Sunday, July 10, 2011

One of the gifts of photography is that a precious moment can live forever in your presence. I am very fortunate to be living a life full of precious moments. And many of those moments were captured by camera. But in today's world of social networking and internet access, photos often become a record of the inane, better left forgotten moments. Take a look at some of the photos on Facebook and you'll see exactly what I mean.

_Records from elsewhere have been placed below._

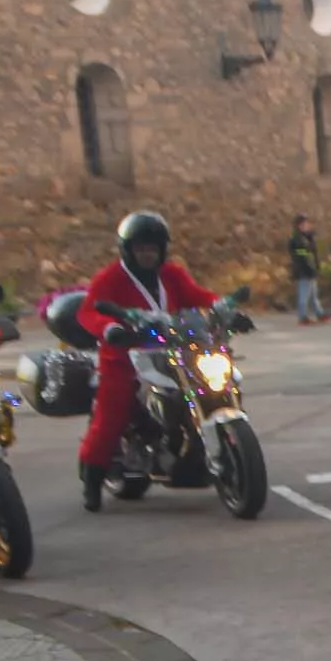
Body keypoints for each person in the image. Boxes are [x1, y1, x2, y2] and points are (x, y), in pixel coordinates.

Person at [77, 213, 220, 512]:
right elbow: (90, 311)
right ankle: (92, 477)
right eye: (141, 248)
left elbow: (198, 296)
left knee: (213, 383)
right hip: (125, 356)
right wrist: (109, 328)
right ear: (128, 249)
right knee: (112, 410)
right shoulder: (110, 277)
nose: (147, 253)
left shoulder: (172, 275)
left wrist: (222, 308)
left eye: (153, 248)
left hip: (176, 349)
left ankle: (202, 450)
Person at [288, 215, 323, 325]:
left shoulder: (307, 238)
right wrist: (310, 267)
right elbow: (302, 256)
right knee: (304, 295)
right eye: (303, 224)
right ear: (298, 226)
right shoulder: (297, 239)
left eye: (307, 224)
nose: (306, 226)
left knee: (313, 295)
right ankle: (302, 317)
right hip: (304, 271)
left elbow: (313, 253)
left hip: (310, 270)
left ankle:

I wanted to upload one of my favorite photos to this blog, but because it was taken before the instant, digital age, I had to scan it. Technology doesn't always perform in the ways promised, and as a result, I have no photo to share with you; but I have a poem which I wrote a couple of summers ago about the photo. And that might be better in some ways, because even though "a photo is worth a 1000 words", there are times when words do a better job of interacting with each individual spirit. Here's the poem and only my daughter and husband will know to which photo I refer.


Still Life

But for one photo, it is empty.
A gift from a long-ago friend
upon returning from China.

The circular window in the center 
of its wooden cover reveals a delicate
ink drawing: a teapot, two teacups
and a plate of noodles.  Hospitality.
Chinese characters rest above the drawing,
their meaning unknown to me.

I've moved it--always empty--from desk, 
to shelf, to table, to shelf again
for more than fifteen years.  Now, finally
it claims the one photo:

a color photo taken years ago, of my husband
and our five-year-old daughter--fishing.
His hands over hers lift the rod back behind
their shoulders.  She grits her teeth
in desire to execute the perfect cast.
Though summer, a gray Atlantic looms
behind them, adjoined by a lead-cloud sky.

The photo's only warmth is the life
in the two persons framed:  the loving
hands of this tending father, the spirited energy
of this young daughter.  The life in the photo
enough to fill the entire photo album.